O comité central da Cruz Vermelha norte-coreana declarou em 1969 que a repatriação tinha de continuar, pois mostrava que os coreanos optaram por regressar a um país socialista, em vez de permanecerem ou regressarem a um país capitalista. O memorando afirmava que os militaristas japoneses e o governo sul-coreano estavam ansiosos por impedir as tentativas de repatriação, e que os japoneses tinham sido perturbadores em relaçãoa começar.

Na realidade, no entanto, os números que se aplicavam a ir para a Coreia do Norte caíram drasticamente nos anos 60, à medida que o conhecimento das más condições económicas, a discriminação social e a repressão política enfrentadas tanto pelos coreanos como pelos seus cônjuges japoneses se filtraram de volta ao Japão.

Repatriações para a Coreia do Norte a partir do Japão, publicado pelo Governo do Japão na "Photograph Gazette, 15 de Janeiro de 1960" (Crédito: Domínio Público).

A República Popular Democrática da Coreia não era o paraíso na terra que a propaganda tinha prometido. Os familiares no Japão enviavam dinheiro para apoiar os seus entes queridos. O governo japonês tinha falhado em divulgar informações que tinham recebido, já em 1960, que muitos retornados tinham sofrido como resultado das duras condições da Coreia do Norte.

Estima-se que dois terços dos japoneses que migraram para a Coreia do Norte com o cônjuge ou pais coreanos desapareceram ou nunca tiveram notícias. Dos retornados, cerca de 200 desertaram do Norte e se refugiaram no Japão, enquanto 300 a 400 se acredita que tenham fugido para o Sul.

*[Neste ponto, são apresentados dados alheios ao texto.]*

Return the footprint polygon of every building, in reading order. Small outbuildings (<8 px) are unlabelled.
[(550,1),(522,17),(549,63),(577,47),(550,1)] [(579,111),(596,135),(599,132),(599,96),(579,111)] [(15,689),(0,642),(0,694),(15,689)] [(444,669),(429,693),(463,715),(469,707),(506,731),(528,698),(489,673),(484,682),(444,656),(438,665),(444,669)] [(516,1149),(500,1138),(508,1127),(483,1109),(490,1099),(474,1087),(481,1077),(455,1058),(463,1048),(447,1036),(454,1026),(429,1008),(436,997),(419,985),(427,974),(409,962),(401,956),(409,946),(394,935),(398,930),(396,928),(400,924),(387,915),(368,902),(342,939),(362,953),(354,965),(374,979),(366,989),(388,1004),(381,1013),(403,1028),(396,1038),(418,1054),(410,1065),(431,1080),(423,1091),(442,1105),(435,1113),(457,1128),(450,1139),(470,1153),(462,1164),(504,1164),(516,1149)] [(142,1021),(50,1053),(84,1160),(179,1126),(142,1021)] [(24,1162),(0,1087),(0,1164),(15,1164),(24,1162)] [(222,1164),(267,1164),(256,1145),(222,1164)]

Especialistas argumentam que, por causa disso, o governo japonês "certamente preferiria que todo o incidente afundasse no esquecimento". Os governos da Coréia do Norte e da Coréia do Sul também permanecem em silêncio e têm ajudado a esquecer em grande parte esta questão. O legado dentro de cada país é ignorado, com a Coréia do Norte rotulando o retorno em massa como "o Grande Retorno à Pátria" sem comemorá-lo commuito entusiasmo ou orgulho.

A questão da repatriação é muito importante quando se considera a Guerra Fria no nordeste asiático. Ela surgiu numa altura em que a Coreia do Norte e a Coreia do Sul estavam a disputar a legitimidade uma da outra e a tentar ganhar uma posição no Japão. Os seus efeitos eram vastos e tinham o potencial de mudar completamente as estruturas políticas e a estabilidade na Ásia Oriental.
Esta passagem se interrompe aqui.